Die Meinungen darüber, wie akut die Bedrohung ist, gingen in Olten weit auseinander: Einig war man sich aber, dass der Kampf dagegen nur gemeinsam gewonnen werden kann.
Der Traum – oder das Ziel – ist ein einheitliches, schweizerisches Tarifsystem bis 2025, bei dem niemand mehr im Voraus ein Billett kaufen muss. Einfach einsteigen und losfahren.
Bezahlt wird im Nachhinein. Einen Schritt, das heutige Tarif-Chaos zu vereinfachen, hat die ÖV-Branche bereits gemacht. Letztes Jahr hat sie das neue IT-System « Nova » in Betrieb genommen. Die Plattform verbindet alle Tarife und Transportunternehmen und bereitet so den Weg zu einem Schweizweit einheitlichen Tarifsystem.
Abo-Modelle statt GA?
Weil in diesem System jeder ein- und aussteigen kann, ohne vorher ein Ticket zu kaufen, könnte das General-Abo überflüssig werden. Es könnte aber auch durch raffinierte Abos ersetzt werden, mit denen wir günstiger fahren, als wenn jede Fahrt automatisch einzeln abgerechnet wird.

Arbeitsaufträge
A: Beantworten Sie anhand des Textauszugs kurz:
(i) Bis wann soll das einheitliche, schweizerische Tarifsystem bestehen?
(ii) Wie heißt das IT-System, das die ÖV-Branche letztes Jahr in Betrieb genommen hat?
(iii) Welches Abonnement könnte in dem System überflüssig werden?
B: Geben Sie den Textauszug von „Der Traum –“ bis „Schweizweit einheitlichen Tarifsystem.“ wortgetreu wieder, beide Stellen eingeschlossen.
Die Zeilen stammen aus einer anderen Quelle als der Textauszug.

Erfasste Daten

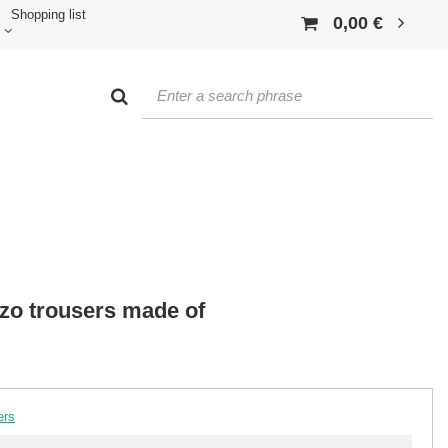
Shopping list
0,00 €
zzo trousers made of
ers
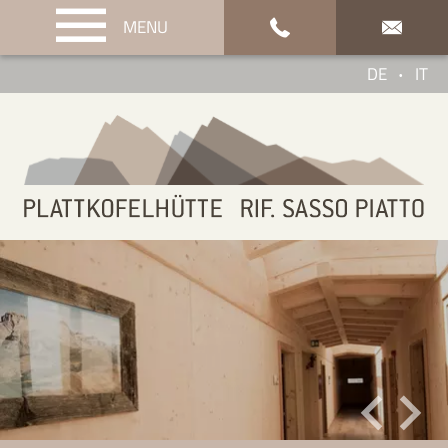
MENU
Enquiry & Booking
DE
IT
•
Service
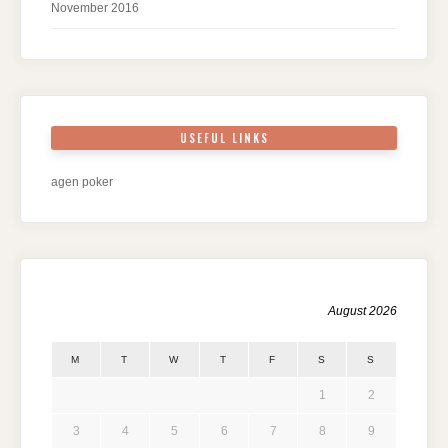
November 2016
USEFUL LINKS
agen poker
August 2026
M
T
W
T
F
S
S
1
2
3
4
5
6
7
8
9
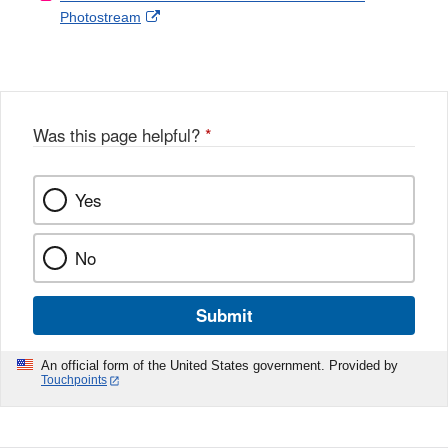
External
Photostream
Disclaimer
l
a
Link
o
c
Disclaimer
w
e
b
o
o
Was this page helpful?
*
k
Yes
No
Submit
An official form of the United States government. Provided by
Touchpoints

...

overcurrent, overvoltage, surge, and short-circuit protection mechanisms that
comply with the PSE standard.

...

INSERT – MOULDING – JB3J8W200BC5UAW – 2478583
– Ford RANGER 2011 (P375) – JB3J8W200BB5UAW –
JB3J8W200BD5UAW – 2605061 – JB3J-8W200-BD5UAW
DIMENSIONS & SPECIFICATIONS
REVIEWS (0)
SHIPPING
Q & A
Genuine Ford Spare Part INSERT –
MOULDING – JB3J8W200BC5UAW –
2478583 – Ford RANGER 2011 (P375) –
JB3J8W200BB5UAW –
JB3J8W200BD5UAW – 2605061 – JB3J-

Antworten
A:
(i) Bis 2025.
(ii) «Nova».
(iii) Das General-Abo.

B:
Der Traum – oder das Ziel – ist ein einheitliches, schweizerisches Tarifsystem bis 2025, bei dem niemand mehr im Voraus ein Billett kaufen muss. Einfach einsteigen und losfahren.
Bezahlt wird im Nachhinein. Einen Schritt, das heutige Tarif-Chaos zu vereinfachen, hat die ÖV-Branche bereits gemacht. Letztes Jahr hat sie das neue IT-System « Nova » in Betrieb genommen. Die Plattform verbindet alle Tarife und Transportunternehmen und bereitet so den Weg zu einem Schweizweit einheitlichen Tarifsystem.